Photo: Joseph A. Ferris III
AS NEW year fireworks crackle and boom amid the neon beside the Yalu river, a small boat inches silently across the stretch of water that forms the border with North Korea. A low block of flats is just visible on the other side, pitch-black save for a single prick of electricity. Clever timing by the smugglers, smiles a watching Chinese resident: “All the police are eating their new year meal.”When North Korea tested a third nuclear weapon on February 12th, it was not security that was troubling the residents of towns along China’s 1,420km (880-mile) border with North Korea. “Trade [with North Korea] is a large part of Dandong’s economy,” says Wu Yang, owner of an ornament company that uses semi-precious stones from the North. “I’m worried it will be affected,” she says.
Fuel, rice, wheat and basic consumer goods all flow legally, usually by lorry over bridges on the Yalu, into North Korea. Imports from the North include minerals, coal, scrap metal and seafood. There is also a thriving black-market trade both ways, usually by boat. This feeds the growing demand for other non-staple products among the new North Korean nouveaux riches. Border police, especially in the North, are known to take bribes to allow illicit trade to pass. One illegal North Korean export causing social problems is crystal meth, a drug known in China as bingdu, or “ice”.
If China’s government clamps down on official trade with the North to express its displeasure at the nuclear test, the result will only be more smuggling, says a local who has invested in North Korean minerals. Illicit trade brings its own problems. North Korean border guards shot dead three Chinese smugglers in 2010, and tensions remain.

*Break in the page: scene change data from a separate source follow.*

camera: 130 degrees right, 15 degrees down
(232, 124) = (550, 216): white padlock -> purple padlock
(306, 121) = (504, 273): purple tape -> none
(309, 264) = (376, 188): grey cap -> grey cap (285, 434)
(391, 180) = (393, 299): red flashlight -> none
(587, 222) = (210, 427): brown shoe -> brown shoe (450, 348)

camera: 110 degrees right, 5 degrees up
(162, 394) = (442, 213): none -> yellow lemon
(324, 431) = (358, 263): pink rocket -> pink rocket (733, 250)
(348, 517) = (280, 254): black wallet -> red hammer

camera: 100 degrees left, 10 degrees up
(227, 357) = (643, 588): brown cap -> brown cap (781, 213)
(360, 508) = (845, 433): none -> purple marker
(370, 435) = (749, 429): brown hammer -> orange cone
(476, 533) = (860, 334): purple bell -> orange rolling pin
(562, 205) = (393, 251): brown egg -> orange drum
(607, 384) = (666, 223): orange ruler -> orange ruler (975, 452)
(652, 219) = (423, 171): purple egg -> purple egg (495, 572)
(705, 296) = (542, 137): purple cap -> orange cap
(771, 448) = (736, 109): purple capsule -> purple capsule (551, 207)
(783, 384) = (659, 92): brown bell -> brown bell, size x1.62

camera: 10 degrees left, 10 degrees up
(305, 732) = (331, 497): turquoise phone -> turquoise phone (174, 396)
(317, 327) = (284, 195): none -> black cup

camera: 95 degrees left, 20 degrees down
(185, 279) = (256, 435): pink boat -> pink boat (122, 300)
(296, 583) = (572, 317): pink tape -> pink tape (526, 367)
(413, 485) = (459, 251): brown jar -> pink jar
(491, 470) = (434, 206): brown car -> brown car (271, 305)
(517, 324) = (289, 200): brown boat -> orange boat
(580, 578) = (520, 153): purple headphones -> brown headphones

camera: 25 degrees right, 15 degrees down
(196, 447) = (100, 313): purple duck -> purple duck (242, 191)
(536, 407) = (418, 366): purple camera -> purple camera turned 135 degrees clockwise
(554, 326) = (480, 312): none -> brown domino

Meanwhile, as goods flow into North Korea, people continue to flow out. Some come legally to work in North Korean restaurants in Dandong and will return home. Outwardly they are unswervingly loyal–“China is all right, but North Korea is better,” says one–but local Chinese say they are more confident and chatty than before. Many more flee illegally across the river and live in secret in China or try to make it to South Korea, often through a third country. Tesco, a British supermarket chain, has a store in Dandong with a special section offering “Korean food”–mainly imported from South Korea–that an employee says specifically caters to North Koreans.
Wealthy tourists from elsewhere in China pay for boat rides on the river or can even book a trip into North Korea itself, perhaps to remind themselves how far China has come. Others buy cigarettes and trinkets labelled as North Korean but, according to locals, actually made in China. There is sympathy for North Koreans, but no-one wants to miss a good business opportunity.